FIFA urged to act on human rights violators
The international football governing body has been told to take action against nations with bad human rights records.
2 min read
15 April, 2016
A new report has urged FIFA to "consider suspending or terminating" its relationship with World Cup hosts that have bad human rights records.

The independent Harvard University report, commissioned by the football governing body itself, outlines recommendations on embedding respect for human rights across its global operations.

It suggests "evaluating the severity of risks to people across both its activities and its relationships" while "building and using its leverage to address these risks as determinedly as it does to pursue its commercial interests".

FIFA also needs to provide "greater transparency in managing human rights risks and improve access to remedy," the report states, urging it to routinely discuss key issues with "external stakeholders, including those whose human rights are at risk, and disclosing its efforts and progress."

"FIFA governs and supports a global network of over 200 national football associations and is connected through its tournaments to thousands of businesses. As for any international sports organisation today, this kind of global footprint brings with it significant risks to people's basic dignity and welfare," John Ruggie, the author of the report said.

FIFA must use "its influence to address these human rights risks as determinedly as it does to pursue its commercial interests," he added.

But the governing body responded to the report maintaining it is fully "committed to respecting human rights."

FIFA is "committed to playing its part in ensuring respect for human rights and to being a leader among international sports organisations in this important area," Gianni Infantino, President of the Federation of International Football Association said.

Earlier this month, an Amnesty International report exposed migrant workers building a stadium that will host football matches for the 2022 World Cup in Qatar, have faced systematic abuse, with some cases amounting to forced labour.
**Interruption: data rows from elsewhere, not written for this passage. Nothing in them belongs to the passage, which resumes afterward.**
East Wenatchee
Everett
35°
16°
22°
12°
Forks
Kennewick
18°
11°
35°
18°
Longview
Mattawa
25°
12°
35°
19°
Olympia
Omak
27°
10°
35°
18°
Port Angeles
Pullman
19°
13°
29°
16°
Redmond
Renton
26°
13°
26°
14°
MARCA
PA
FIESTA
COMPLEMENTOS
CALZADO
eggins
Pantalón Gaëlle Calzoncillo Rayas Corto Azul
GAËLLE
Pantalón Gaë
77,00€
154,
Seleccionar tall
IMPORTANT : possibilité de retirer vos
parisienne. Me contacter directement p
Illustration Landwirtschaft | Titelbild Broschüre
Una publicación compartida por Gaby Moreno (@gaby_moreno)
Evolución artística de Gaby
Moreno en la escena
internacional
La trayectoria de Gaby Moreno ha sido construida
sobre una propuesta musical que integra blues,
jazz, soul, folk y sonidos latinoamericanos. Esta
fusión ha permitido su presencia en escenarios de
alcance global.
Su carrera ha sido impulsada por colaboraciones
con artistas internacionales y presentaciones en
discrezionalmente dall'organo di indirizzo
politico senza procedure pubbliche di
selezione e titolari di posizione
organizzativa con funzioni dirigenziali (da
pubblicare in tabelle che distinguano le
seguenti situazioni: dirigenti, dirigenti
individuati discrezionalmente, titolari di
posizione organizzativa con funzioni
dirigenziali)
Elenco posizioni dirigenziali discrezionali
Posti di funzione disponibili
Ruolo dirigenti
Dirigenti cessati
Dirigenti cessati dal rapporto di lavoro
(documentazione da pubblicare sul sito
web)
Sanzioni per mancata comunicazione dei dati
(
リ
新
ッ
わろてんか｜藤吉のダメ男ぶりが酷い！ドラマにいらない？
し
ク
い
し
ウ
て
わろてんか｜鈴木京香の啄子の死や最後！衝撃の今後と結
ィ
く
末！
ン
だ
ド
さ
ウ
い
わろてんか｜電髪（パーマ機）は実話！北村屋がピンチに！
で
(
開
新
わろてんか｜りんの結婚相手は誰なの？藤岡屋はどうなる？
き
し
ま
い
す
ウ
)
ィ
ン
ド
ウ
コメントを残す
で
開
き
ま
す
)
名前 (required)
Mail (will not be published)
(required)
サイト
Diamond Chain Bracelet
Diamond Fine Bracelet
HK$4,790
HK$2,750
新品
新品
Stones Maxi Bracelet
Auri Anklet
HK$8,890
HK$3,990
Read More: 'Labour abuse' at Qatar World Cup venue exposed

Amnesty compiled the 52-page report based on interviews from February to May last year with 132 construction workers at the Khalifa International Stadium, one of several arenas that will host World Cup matches.
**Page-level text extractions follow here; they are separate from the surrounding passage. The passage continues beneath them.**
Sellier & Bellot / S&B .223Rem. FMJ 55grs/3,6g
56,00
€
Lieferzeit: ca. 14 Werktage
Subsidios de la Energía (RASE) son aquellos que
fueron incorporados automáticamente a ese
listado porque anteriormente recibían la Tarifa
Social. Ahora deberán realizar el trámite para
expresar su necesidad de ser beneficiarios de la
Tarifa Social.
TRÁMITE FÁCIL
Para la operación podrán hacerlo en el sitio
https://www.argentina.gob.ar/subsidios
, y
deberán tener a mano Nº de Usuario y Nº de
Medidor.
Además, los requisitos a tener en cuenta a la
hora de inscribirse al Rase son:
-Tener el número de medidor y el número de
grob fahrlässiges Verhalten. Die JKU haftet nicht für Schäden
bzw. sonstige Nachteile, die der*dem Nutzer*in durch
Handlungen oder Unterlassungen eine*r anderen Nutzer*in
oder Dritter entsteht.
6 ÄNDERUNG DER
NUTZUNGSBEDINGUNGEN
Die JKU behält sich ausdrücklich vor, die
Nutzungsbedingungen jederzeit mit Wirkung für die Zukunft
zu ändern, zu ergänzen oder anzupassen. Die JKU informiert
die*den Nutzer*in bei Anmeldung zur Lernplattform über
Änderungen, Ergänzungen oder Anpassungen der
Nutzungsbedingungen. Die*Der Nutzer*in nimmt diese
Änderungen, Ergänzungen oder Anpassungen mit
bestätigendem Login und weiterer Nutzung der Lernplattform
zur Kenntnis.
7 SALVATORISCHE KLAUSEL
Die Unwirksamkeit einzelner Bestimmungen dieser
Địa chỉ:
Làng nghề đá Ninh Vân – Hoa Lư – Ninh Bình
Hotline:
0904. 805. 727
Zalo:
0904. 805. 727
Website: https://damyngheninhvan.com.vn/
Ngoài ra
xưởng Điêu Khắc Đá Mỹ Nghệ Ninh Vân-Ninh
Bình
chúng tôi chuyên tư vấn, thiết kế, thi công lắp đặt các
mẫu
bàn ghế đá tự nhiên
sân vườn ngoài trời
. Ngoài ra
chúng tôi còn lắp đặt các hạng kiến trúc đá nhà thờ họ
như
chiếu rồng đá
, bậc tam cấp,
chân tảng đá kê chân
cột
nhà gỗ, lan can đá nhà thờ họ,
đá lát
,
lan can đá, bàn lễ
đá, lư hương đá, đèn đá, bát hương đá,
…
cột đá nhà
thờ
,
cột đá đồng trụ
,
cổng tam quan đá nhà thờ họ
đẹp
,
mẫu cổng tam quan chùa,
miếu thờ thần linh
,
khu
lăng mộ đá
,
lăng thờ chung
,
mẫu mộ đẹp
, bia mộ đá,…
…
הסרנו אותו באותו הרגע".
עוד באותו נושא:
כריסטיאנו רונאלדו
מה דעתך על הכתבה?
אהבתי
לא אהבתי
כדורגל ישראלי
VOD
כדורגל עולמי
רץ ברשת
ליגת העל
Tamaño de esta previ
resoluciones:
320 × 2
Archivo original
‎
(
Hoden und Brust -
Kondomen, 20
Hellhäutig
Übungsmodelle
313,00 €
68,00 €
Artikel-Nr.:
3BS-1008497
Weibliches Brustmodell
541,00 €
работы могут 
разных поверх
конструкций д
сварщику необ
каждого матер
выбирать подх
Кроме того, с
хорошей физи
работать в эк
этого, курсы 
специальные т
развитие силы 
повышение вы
The London-based group interviewed 99 migrants doing landscaping work in a surrounding sports complex that is not directly related to the games, and three other gardeners working elsewhere.

The small, wealthy Gulf Arab state is building facilities to hold the 2022 soccer World Cup and has imported hundreds of thousands of construction workers for that purpose, drawing more attention to the conditions of its migrant labour community.

Qatar announced long-awaited but modest labour reforms in October following international criticism by Amnesty International, Human Rights Watch and other rights groups.